After digging in, the error seems to be coming from the powf call in the program (please see the reproducer at the end of this issue for reference), and the builtin_powf in one of the two powf definitions seems to be causing the error: https://github.com/CHIP-SPV/chipStar/blob/4edbcb68a0a647493a27490c9c87ccaa896dafbc/include/hip/devicelib/single_precision/sp_math.hh#L439-L449 When commented out the __builtin_powf and forced using the OpenCL pow function as powf definition, the error disappeared. However, if we only call powf in a reproducer, no errors are observed, so it seems like the `builtin_powfis not the only source of the error.

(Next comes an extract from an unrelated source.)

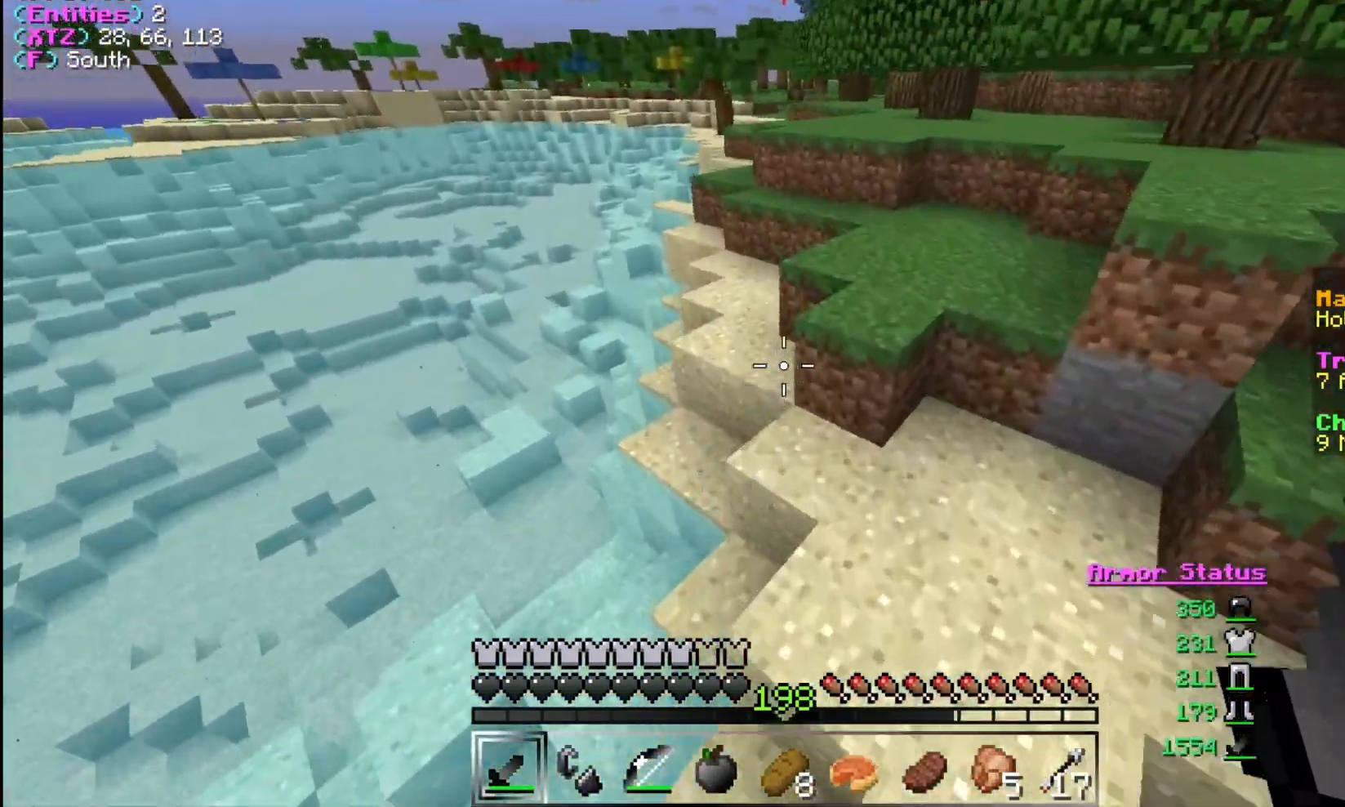
{"keys": ["w"], "mouse": [], "events": [[33, "d", "up"], [233, "a", "down"], [400, "a", "up"]]}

Also, the program has to be compiled with an optimization flag for the error to show up (tested-O, -O1, -O2, and -O3`, all of which produce the error).

[Reproducer]

  1. Clone and build chipStar
  2. Create a reproducer.cu file and paste the following code:

    
    __global__ void kernel() {
    float lsinblock[10000] = { 0 };
    int t = 0;
    //int a = 0; // used for following testing
    
    for (int i=0; i<10; i++) {
    t = (int)lsinblock[(int)powf(2.0, i)+t]; // error
    //powf(2.0, i); // works
    //a = (int)powf(2.0, i); // works
    //a = (int)lsinblock[(int)powf(2.0,i)+t]; // works
    //a = (int)lsinblock[(int)powf(2.0,i)+0]; // works
    //t = (int)lsinblock[(int)powf(2.0,i)+0]; // works
    //t = (int)lsinblock[(int)powf(2.0,i)+5]; // works
    }
    }

int main(int argc, char** argv) { int N = 1<<20;

kernel<<<(N+255)/256, 256, 256 * sizeof(float)>>>();

printf("done\n"); }


3. Compile the code with `nvcc -O3 reproducer.cu`
4. Run the program with `./a.out`

The error shown above should pop up.

[Notes on the reproducer]
The lines with // works were individually tested to run without errors.